La victoire de l’Amiral comte de Grasse à Chesapeake, décide du sort de Yorktown et de l’Indépendance des Etats-Unis.
Le 5 septembre 1781, la Bataille de la baie de Chesapeake décide du sort de la guerre. La flotte britannique de Graves repoussée par l’escadre de l’amiral de Grasse ne parvient pas à empêcher l’action française. Yorktown capitule le 19 octobre. Ce désastre ne permet plus à l’armée britannique de s’opposer à l’indépendance des États-Unis. Le conflit traîne une année encore avec des fortunes diverses de part et d’autre.
Après l’occupation de la Guyane anglaise et quelques succès aux Antilles devant Saint-Eustache et Saint-Christophe, l’amiral de Grasse est vaincu et pris par Rodney à la bataille des Saintes, le 11 avril 1782. Cette sévère défaite rend désormais impossible la prise de la Jamaïque.
En Méditerranée, si les Anglais perdent définitivement Minorque, les Espagnols ne s’emparent pas de Gibraltar. Au Canada, La Pérouse pousse un raid spectaculaire dans les eaux glaciales de la baie d’Hudson contre des établissements de pelleteries britanniques.
Au large des Indes et de Ceylan, Suffren, que les Anglais ont surnommé « l’amiral Satan », mène avec de modestes moyens une campagne très agressive. Contrairement aux idées de son temps, il recherche constamment la destruction de ses adversaires. À cinq reprises, il défait l’escadre de Hughes.

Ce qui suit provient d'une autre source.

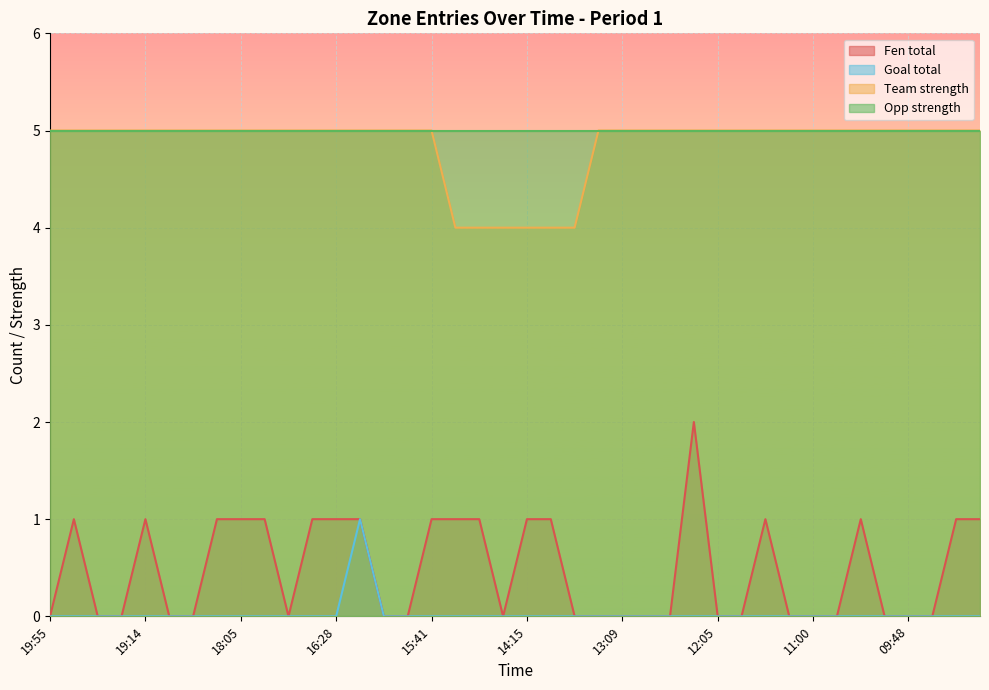

What is the label of the 37th point from the left?

09:48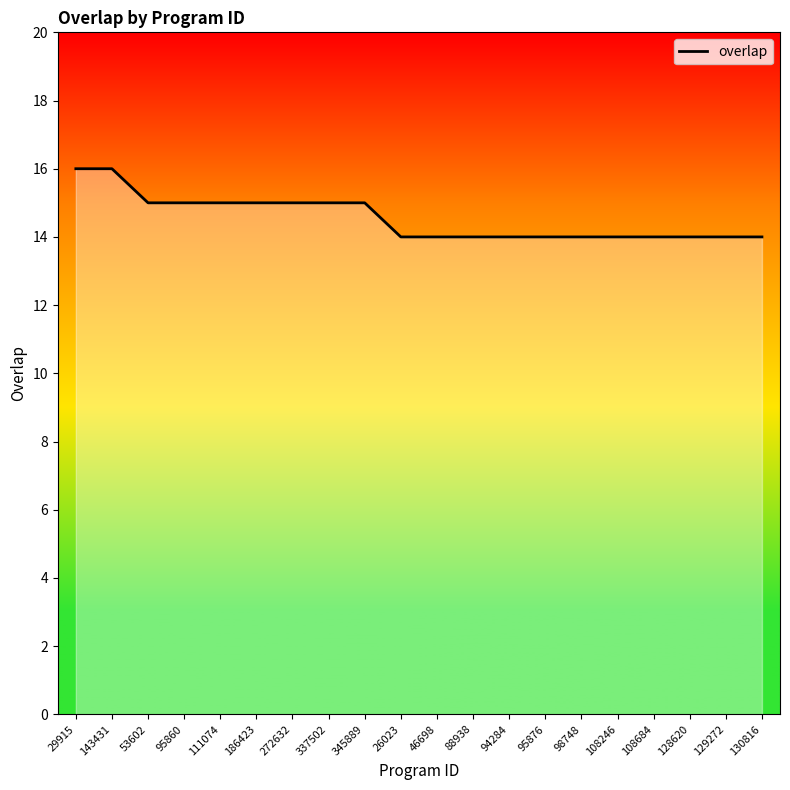

What is the greatest value displayed?

16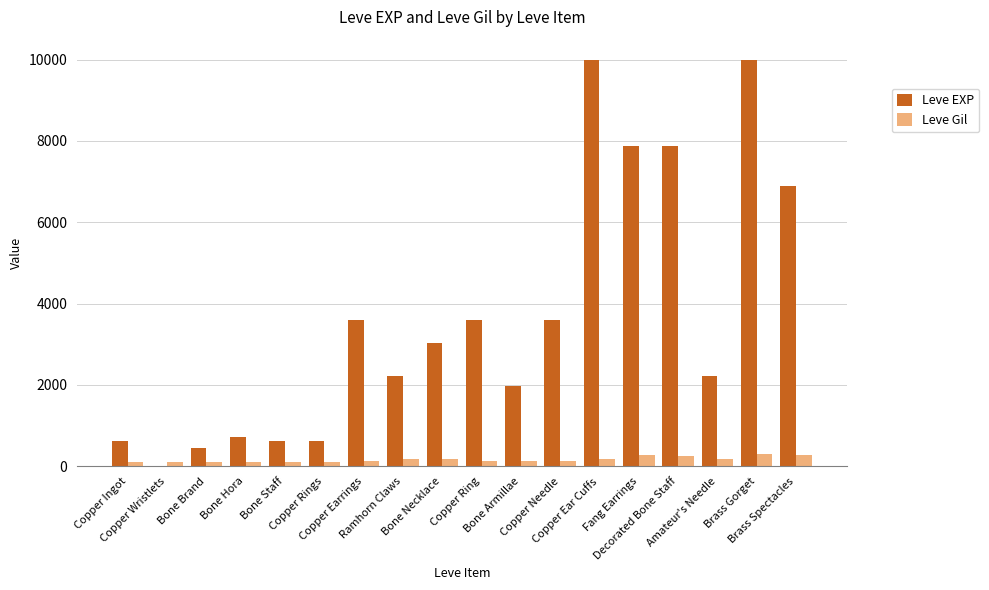

Which series has the widest spread of values?

Leve EXP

Mais ces victoires sont connues trop tard en France pour influencer le traité de Paix signé à Versailles, le 3 septembre 1783, qui consacre l’indépendance des États-Unis. Vingt ans après le désastreux traité de Paris, la France obtient sa revanche et retrouve la liberté des mers. Pour la première fois depuis Louis XIV, la Marine royale a remporté des succès décisifs pour imposer la paix. Sur les océans, la France fait désormais jeu égal avec l’Angleterre. Mais la guerre a épuisé les finances du royaume et le vent d’Amérique annonce en France une tempête révolutionnaire.